[[ DATASET RECORDS, beginning ]]
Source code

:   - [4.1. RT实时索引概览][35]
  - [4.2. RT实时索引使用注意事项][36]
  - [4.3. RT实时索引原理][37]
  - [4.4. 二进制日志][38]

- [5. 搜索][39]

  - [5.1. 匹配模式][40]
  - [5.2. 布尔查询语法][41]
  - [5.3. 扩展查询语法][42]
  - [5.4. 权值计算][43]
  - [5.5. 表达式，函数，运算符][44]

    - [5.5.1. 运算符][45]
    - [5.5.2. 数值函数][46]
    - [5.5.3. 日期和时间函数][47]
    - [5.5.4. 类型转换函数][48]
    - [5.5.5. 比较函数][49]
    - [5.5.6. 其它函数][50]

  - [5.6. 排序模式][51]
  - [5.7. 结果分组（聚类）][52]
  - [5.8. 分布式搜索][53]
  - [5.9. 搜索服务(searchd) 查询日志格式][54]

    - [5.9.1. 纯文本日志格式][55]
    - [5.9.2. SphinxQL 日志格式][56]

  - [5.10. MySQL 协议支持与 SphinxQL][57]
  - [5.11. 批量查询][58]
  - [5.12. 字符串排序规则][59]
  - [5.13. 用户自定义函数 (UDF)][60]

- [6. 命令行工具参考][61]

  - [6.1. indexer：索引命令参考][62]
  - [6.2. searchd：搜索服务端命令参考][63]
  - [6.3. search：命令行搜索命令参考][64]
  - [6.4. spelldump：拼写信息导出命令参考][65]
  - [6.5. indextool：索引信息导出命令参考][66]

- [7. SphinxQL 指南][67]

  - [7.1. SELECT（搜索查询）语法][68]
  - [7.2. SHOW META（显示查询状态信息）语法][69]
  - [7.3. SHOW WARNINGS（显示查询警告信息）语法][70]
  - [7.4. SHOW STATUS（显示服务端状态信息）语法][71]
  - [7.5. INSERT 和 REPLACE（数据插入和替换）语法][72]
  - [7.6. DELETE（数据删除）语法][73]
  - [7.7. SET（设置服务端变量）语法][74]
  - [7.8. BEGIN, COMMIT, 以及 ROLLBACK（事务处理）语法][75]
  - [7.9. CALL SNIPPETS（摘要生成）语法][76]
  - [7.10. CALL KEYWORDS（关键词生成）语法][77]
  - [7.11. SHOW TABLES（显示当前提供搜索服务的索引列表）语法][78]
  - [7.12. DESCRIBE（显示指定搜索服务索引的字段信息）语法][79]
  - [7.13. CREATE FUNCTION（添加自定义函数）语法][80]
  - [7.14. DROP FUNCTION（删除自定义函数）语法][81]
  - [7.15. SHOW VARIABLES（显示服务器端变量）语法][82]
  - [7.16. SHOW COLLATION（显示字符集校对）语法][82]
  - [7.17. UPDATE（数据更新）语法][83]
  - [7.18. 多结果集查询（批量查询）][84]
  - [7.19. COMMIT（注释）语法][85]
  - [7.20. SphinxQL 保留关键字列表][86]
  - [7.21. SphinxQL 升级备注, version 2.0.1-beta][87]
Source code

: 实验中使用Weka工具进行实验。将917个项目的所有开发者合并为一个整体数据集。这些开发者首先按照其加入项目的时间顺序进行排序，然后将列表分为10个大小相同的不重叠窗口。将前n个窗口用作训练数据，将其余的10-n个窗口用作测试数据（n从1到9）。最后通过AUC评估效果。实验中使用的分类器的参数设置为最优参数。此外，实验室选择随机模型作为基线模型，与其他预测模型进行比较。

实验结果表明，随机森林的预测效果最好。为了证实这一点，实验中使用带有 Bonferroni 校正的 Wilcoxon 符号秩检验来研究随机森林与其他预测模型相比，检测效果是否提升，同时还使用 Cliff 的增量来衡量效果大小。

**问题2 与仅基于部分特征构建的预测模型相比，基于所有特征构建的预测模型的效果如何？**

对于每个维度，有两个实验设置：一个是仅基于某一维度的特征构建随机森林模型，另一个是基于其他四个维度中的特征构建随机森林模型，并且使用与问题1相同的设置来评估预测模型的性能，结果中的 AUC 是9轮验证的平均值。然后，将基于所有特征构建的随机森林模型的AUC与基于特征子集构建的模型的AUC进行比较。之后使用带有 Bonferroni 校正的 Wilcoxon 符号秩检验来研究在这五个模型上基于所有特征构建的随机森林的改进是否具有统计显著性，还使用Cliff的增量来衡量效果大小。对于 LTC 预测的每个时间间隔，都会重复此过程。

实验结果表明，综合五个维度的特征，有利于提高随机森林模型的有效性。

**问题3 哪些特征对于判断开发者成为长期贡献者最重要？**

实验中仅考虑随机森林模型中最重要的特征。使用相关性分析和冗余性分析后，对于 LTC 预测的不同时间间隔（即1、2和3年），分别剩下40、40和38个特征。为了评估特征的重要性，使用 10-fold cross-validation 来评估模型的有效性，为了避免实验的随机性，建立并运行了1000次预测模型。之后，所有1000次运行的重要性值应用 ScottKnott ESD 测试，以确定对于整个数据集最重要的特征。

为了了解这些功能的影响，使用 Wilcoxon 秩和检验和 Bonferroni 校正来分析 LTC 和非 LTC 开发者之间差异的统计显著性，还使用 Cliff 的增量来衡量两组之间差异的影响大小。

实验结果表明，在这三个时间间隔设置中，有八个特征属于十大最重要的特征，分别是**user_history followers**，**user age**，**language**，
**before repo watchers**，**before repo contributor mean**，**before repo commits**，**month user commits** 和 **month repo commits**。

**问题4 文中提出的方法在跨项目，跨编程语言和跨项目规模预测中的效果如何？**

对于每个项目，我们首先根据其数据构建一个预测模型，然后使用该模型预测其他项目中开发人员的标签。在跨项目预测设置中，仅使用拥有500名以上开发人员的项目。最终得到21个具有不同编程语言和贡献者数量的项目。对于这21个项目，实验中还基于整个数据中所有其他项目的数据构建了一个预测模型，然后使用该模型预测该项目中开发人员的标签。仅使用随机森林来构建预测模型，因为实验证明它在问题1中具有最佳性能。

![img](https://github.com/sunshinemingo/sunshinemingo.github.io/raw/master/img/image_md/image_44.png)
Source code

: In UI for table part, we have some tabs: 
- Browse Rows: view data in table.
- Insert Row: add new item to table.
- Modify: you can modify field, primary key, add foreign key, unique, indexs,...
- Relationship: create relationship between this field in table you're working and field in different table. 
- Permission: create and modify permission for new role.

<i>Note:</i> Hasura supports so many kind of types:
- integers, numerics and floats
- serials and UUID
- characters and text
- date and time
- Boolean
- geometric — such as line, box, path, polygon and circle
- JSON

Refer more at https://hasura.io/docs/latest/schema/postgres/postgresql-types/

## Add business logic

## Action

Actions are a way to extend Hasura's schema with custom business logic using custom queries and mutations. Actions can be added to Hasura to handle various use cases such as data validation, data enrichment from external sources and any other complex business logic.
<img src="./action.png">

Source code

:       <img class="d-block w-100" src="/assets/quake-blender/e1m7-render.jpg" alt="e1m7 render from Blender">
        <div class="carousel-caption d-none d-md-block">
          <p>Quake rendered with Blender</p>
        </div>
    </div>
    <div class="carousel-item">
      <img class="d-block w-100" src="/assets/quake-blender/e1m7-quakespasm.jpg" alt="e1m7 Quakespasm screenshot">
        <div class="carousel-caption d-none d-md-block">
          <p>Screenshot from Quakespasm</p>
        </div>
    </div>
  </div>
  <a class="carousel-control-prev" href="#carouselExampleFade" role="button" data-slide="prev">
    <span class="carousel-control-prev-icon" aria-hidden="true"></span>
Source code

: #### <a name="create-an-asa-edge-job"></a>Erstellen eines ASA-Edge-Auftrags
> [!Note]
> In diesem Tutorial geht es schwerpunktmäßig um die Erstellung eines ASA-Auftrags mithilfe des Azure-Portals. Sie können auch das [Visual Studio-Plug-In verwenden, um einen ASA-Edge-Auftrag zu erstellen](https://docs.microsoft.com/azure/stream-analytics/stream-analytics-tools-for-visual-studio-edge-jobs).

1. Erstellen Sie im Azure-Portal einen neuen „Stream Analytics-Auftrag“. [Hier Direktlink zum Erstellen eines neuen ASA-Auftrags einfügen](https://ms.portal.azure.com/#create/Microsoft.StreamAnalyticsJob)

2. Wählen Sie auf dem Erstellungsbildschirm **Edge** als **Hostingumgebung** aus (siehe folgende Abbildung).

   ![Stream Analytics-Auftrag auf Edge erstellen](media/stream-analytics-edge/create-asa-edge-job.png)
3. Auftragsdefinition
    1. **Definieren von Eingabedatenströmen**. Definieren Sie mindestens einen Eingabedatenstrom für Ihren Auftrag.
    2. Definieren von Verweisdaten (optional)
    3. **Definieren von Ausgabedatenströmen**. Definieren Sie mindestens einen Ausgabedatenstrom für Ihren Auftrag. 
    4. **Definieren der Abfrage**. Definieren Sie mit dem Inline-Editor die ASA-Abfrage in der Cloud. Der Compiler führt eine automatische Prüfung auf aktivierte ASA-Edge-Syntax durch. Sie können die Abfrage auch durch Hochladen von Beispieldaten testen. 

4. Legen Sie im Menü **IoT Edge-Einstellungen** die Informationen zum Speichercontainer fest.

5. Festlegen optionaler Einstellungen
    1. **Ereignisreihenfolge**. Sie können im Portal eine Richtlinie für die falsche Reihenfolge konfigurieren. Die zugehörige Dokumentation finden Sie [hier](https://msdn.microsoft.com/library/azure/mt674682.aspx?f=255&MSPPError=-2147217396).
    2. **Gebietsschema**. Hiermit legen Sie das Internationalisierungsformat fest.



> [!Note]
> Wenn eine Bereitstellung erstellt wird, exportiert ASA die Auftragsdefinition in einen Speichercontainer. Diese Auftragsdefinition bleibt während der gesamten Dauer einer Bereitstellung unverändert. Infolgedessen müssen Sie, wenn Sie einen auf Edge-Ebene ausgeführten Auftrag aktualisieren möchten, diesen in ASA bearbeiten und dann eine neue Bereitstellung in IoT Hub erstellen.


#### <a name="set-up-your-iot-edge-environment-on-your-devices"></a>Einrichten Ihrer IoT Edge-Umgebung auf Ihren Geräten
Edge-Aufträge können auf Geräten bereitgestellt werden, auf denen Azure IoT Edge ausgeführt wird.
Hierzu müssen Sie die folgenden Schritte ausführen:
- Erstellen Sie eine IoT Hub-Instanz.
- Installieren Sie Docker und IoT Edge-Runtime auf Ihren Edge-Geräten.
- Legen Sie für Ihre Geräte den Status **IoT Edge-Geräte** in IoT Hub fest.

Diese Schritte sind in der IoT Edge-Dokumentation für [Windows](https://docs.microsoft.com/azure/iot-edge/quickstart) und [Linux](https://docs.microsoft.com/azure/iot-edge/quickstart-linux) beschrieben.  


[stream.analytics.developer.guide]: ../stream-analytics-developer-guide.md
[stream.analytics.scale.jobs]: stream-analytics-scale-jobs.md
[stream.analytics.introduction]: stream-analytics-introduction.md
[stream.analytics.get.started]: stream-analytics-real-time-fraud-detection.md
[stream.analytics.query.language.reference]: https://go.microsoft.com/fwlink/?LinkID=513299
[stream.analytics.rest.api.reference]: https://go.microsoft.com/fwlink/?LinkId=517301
[[ DATASET RECORDS, end ]]
_WORK TASK_
The answer must be a single number: the count of lines in the data that include the word "item".

_TASK RESULT_
2